Northeast/ New York City. JANSSON J./ VISSCHER, C. J. Novi Belgii Novaeque Angliae... 18 ¼ x 21 ½ inches. A most attractive example of a map that is as historically important as it is beautiful. It was the culmination of all the surveys of the area conducted by the Dutch colonists of New Netherlands during their first three decades in America. It is also the first printed map to delineate the shape of Manhattan with relative accuracy; it had been shown as a triangle earlier. Also, English towns that were just being settled at the time, such as Milford, Guilford, Stratford, and Stamford, are shown along the Connecticut shoreline. Every Indian tribe encountered by the colonists, most of which are long extinct, as well as every town and settlement in existence at the time, are believed to be on this map.
The map in its original form was part of a protest by New Netherlands colonists against the policies of the Dutch West India Company, the organization that sponsored the colonization of New York. The author of this original was possibly A. van der Donck, a lawyer who was an early resident of New Amsterdam and who led the protest of the colonists.
The view of New Amsterdam at the southern tip of Manhattan in the lower right hand corner is based on the second earliest image of the city. It is believed to be a generally accurate though sanitized depiction of New Amsterdam approximately 25 years after initial settlement. The view reveals a modest but charming village set on the rolling landscape that characterized Manhattan topography in its virgin state. See below for Joep De Koning’s new research on the origins and dating of the view.
Burden 315, state 4; Tooley, America, no. 5, p. 284; Augustyn/ Cohen, Manhattan in Maps, pp. 32-33; J. De Koning, “From Van der Donck to Visscher” in Mercator’s World, July/ August 2000, pp. 28-33.

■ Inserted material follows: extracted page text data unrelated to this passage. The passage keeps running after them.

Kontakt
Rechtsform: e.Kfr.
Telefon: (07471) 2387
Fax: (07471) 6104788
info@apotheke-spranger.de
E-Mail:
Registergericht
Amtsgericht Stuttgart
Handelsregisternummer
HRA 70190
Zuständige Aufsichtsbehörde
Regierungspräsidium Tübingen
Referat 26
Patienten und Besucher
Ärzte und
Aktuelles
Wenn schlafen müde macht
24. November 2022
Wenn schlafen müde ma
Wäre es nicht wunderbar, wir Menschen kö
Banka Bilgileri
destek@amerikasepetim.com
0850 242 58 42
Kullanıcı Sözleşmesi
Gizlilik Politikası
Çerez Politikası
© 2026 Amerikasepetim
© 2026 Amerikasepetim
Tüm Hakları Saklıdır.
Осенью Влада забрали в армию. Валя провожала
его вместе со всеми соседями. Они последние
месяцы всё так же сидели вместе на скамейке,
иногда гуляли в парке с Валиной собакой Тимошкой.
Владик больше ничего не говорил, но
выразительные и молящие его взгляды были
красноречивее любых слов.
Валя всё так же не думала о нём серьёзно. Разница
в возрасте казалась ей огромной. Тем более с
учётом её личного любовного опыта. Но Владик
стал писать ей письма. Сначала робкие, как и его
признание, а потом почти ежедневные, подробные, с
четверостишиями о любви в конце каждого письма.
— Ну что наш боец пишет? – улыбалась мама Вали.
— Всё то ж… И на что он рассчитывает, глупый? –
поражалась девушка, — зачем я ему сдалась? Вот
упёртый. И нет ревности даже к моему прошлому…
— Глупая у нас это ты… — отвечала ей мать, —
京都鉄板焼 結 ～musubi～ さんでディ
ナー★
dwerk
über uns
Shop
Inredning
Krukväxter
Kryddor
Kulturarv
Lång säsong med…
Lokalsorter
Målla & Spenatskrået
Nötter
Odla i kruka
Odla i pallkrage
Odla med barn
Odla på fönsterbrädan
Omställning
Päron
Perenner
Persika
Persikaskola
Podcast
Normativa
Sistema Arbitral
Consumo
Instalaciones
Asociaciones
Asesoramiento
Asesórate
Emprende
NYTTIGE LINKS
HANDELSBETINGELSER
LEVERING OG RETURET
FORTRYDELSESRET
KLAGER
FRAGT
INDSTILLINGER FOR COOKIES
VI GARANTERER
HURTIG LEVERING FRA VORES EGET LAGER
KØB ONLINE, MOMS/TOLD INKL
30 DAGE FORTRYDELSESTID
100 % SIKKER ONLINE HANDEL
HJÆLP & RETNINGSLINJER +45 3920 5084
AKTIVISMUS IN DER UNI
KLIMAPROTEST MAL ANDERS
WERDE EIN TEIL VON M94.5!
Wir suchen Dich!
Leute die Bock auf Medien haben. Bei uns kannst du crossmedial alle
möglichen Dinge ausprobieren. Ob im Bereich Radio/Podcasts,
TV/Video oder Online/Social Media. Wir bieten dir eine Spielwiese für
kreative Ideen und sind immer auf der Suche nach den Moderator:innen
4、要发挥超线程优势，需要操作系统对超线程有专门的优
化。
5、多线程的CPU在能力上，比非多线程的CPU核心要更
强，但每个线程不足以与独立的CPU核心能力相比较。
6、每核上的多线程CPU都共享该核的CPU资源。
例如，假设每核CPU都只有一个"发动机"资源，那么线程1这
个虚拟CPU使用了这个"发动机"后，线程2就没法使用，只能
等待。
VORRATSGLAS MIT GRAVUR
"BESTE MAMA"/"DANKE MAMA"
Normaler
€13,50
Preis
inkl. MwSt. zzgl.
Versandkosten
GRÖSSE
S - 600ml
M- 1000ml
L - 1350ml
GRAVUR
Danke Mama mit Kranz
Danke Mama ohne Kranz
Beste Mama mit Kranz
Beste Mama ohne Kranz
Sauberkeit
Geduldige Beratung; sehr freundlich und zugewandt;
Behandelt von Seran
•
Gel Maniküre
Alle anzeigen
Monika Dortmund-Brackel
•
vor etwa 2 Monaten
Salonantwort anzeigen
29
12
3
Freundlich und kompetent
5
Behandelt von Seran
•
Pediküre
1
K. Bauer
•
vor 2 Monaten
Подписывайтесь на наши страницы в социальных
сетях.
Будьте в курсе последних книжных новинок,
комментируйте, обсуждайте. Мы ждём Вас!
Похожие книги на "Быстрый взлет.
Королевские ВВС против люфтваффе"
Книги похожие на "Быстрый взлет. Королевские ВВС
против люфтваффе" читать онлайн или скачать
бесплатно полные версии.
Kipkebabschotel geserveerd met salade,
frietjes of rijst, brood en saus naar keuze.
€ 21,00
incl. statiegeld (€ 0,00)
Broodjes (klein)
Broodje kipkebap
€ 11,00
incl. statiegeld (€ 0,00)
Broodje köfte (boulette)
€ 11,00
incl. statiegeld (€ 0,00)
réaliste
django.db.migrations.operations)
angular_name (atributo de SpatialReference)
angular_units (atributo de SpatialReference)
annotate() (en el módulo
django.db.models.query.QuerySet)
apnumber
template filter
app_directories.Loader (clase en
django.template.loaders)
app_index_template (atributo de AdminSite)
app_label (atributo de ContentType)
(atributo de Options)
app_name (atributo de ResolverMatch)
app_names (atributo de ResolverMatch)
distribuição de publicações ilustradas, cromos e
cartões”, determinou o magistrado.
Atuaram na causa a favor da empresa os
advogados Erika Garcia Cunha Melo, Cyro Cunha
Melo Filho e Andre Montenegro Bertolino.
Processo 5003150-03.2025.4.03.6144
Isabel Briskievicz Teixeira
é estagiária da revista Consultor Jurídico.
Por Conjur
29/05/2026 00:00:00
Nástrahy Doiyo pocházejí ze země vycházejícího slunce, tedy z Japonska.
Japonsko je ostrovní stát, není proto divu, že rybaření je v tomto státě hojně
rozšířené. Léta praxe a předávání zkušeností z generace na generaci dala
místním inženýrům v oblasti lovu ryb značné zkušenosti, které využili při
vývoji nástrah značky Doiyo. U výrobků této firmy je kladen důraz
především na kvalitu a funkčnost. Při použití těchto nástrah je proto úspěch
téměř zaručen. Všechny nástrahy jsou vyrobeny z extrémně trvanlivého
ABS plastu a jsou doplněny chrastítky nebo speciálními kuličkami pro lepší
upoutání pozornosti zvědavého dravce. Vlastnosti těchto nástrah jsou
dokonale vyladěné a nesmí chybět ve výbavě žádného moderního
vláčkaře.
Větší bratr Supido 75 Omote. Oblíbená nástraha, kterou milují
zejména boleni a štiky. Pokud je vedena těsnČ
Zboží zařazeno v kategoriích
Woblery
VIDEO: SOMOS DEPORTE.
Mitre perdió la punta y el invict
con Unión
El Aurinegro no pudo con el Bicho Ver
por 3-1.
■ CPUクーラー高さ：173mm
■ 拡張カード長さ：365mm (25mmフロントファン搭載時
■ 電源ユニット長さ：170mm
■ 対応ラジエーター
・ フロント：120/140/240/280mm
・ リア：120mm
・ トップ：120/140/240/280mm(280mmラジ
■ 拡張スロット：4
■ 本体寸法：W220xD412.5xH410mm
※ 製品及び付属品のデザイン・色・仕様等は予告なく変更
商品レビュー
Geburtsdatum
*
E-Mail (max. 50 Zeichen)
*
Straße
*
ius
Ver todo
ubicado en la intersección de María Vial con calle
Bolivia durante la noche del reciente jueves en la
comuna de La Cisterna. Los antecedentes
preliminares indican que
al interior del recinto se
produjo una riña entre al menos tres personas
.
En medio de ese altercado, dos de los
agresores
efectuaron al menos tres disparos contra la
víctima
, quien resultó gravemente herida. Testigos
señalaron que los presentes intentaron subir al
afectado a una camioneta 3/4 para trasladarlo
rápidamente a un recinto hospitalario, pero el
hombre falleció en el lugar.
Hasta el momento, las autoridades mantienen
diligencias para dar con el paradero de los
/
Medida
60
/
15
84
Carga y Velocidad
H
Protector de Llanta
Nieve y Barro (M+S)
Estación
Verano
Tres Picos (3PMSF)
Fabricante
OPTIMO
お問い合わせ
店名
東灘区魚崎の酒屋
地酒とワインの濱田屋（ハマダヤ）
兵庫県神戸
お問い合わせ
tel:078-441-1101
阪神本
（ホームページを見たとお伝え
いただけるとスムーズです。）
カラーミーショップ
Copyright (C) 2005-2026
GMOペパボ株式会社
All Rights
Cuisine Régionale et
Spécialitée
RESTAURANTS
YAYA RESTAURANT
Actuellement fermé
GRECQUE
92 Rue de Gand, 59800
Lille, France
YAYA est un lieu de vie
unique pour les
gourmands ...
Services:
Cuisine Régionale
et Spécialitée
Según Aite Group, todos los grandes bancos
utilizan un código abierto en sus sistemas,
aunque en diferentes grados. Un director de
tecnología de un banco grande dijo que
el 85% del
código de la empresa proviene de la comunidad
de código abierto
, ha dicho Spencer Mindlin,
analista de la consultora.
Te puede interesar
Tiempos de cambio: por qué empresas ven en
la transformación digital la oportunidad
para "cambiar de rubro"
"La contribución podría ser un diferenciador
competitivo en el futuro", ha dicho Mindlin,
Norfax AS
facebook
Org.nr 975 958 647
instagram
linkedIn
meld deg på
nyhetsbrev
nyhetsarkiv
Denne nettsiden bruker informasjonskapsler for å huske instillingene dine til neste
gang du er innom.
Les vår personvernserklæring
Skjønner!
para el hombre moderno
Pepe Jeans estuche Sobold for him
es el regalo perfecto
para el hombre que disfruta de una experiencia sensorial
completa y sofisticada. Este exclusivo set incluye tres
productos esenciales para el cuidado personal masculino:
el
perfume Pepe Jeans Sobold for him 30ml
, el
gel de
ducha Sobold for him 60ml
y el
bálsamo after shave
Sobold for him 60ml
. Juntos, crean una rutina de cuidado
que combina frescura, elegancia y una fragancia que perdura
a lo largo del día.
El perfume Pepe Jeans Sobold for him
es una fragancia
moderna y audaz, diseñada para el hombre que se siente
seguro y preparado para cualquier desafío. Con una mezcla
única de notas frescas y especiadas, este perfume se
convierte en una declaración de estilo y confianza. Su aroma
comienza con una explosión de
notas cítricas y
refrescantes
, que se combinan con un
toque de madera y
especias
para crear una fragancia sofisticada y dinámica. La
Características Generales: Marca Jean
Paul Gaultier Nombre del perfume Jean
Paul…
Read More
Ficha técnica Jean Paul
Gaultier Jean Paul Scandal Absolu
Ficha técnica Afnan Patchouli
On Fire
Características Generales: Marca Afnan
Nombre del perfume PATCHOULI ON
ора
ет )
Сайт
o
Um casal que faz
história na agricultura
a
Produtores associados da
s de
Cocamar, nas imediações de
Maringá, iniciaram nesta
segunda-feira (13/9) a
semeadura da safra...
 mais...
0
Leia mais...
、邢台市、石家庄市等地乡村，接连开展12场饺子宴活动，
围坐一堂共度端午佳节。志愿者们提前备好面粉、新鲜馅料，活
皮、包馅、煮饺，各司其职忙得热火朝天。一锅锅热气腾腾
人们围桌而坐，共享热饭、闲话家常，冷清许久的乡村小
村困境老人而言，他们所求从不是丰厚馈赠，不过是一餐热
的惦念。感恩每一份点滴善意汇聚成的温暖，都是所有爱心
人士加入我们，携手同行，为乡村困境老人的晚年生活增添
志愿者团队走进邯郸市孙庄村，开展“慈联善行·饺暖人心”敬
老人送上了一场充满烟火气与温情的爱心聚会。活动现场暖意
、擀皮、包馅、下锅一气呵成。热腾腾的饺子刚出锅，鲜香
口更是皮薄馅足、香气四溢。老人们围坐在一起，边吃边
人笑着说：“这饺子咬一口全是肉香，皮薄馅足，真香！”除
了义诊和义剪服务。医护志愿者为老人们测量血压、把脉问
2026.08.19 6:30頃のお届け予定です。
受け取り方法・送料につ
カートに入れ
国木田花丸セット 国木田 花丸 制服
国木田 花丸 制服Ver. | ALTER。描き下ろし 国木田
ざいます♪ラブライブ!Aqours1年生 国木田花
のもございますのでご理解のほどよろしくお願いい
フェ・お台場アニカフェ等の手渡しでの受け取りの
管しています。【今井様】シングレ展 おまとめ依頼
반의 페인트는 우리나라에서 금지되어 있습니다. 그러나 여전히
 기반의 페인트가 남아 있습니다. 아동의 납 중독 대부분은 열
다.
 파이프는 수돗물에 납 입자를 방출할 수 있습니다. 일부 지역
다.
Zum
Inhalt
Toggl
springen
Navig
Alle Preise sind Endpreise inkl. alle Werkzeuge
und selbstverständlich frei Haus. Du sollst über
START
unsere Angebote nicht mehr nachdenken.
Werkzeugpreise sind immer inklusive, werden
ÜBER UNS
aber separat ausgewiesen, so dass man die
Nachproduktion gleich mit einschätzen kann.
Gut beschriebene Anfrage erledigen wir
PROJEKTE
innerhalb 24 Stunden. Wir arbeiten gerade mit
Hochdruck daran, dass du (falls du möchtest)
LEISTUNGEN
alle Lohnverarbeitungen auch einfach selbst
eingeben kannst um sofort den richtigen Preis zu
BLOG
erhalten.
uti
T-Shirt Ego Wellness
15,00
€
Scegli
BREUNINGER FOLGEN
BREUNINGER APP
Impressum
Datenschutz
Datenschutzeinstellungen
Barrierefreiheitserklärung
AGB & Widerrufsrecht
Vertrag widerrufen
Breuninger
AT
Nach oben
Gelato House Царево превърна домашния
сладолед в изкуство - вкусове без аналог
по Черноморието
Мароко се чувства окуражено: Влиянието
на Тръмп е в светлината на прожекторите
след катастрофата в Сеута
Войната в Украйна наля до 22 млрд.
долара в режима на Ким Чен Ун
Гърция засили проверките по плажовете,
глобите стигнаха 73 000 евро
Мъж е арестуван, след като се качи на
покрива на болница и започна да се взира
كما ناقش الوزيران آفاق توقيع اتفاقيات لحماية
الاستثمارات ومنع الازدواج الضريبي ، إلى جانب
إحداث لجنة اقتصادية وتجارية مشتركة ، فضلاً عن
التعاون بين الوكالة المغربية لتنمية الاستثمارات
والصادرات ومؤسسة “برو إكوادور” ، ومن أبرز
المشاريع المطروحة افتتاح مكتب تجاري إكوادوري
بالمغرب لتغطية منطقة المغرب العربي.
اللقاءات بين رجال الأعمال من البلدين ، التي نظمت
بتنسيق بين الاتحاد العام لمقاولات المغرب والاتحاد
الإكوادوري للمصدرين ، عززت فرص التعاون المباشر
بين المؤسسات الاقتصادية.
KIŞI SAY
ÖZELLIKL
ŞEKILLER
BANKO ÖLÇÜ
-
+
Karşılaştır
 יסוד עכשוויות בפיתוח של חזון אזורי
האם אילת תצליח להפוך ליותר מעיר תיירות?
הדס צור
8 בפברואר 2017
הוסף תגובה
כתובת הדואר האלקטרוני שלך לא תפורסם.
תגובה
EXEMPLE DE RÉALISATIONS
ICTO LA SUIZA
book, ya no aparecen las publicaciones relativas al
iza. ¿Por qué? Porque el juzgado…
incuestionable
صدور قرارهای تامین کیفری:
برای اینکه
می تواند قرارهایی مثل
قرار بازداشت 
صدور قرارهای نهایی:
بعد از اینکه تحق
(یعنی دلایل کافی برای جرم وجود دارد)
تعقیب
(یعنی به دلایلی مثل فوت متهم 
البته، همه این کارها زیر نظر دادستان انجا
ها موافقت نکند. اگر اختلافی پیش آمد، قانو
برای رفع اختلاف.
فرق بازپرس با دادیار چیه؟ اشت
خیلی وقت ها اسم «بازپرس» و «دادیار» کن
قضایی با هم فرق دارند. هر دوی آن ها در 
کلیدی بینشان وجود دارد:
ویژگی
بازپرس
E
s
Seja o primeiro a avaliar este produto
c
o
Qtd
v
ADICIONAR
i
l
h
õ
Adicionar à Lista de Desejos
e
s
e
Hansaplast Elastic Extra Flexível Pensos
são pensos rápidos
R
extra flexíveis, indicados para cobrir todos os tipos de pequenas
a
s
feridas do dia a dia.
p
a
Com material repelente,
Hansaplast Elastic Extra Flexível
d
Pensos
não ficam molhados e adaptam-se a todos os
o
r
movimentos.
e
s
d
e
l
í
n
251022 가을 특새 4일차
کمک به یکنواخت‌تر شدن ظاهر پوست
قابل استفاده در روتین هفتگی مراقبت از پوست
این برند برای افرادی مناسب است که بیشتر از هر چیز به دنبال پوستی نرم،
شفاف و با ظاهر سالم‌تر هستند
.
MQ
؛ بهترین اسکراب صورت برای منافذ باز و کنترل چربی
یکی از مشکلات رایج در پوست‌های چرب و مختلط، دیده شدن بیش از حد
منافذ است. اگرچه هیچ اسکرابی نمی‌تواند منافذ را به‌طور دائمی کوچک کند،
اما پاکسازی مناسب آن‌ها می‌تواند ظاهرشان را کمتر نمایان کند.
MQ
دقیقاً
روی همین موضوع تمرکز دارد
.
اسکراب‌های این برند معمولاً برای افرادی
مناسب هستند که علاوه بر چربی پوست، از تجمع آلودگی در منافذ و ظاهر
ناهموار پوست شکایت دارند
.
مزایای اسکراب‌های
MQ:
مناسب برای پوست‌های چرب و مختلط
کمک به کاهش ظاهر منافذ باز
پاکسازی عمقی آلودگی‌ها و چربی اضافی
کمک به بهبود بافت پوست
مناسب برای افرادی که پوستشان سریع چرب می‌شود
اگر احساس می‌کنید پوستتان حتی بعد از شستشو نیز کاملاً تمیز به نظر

"Mar di India", covers the area between the Cape of Good Hope and Korea (INS: CORAI) and Japan. It owes its importance to the rendering of the coastline of Australia, which bears the name 'TERRA DEL ZUR'. Of the results of the Carstensz expedition in 1623, only those of the ship Pera on the West Coast of Cape York Peninsula are shown. The results of the voyage of the Arnhem are omitted. The discoveries of the Vianen in 1628 are rendered.

Mar del Zur Hispanis Mare Pacificum: the first map of the Pacific to show California as an Island and the earliest map of the Pacific to appear in a Dutch Atlas. From the string of fictitious islands in the South Pacific, to the recently discovered coastlines of Australia and New Guinea, to "Japon" and "Corai" and Terra Incognita in the north. Ref.: McLaughlin 11; Tooley pl 30; Burden 292; Potter p.129; Wagner 359; Leighly pl VI.

Much attention is paid to the Northern region, a water way considered for a long time for reaching the East. The Pole maps both in circular form rank among the highlight of Dutch map making and are decorated with whaling and maritime scenes. The chart of the South pole "Polus Antarcticus", is predating the first appearance of New Zealand and Van Dieman's Land

Tabula Anemographica Seu Pyxis Nautica. . . oder des See-Compasses. . .
Over the centuries, an increased diversity of names for the winds and ambiguity about the direction they came from, produced a multitude of different wind systems. To create order out of the tangled confusion of names and directions, cartographers produced wind roses such as this by Joannes Janssonius in 1650. Thirty-two points (directions) are shown and labeled with various directional names for the winds. But to sailors plying the waters of the open oceans, a wind blowing from Thrace (Thracias) lost all relevance in defining direction. Eventually, the wind rose, overburdened by a multiplicity of names and obtuse symbolism, gave way to the directional system of north, east, south, and west, with their intermediate compounds, as used today.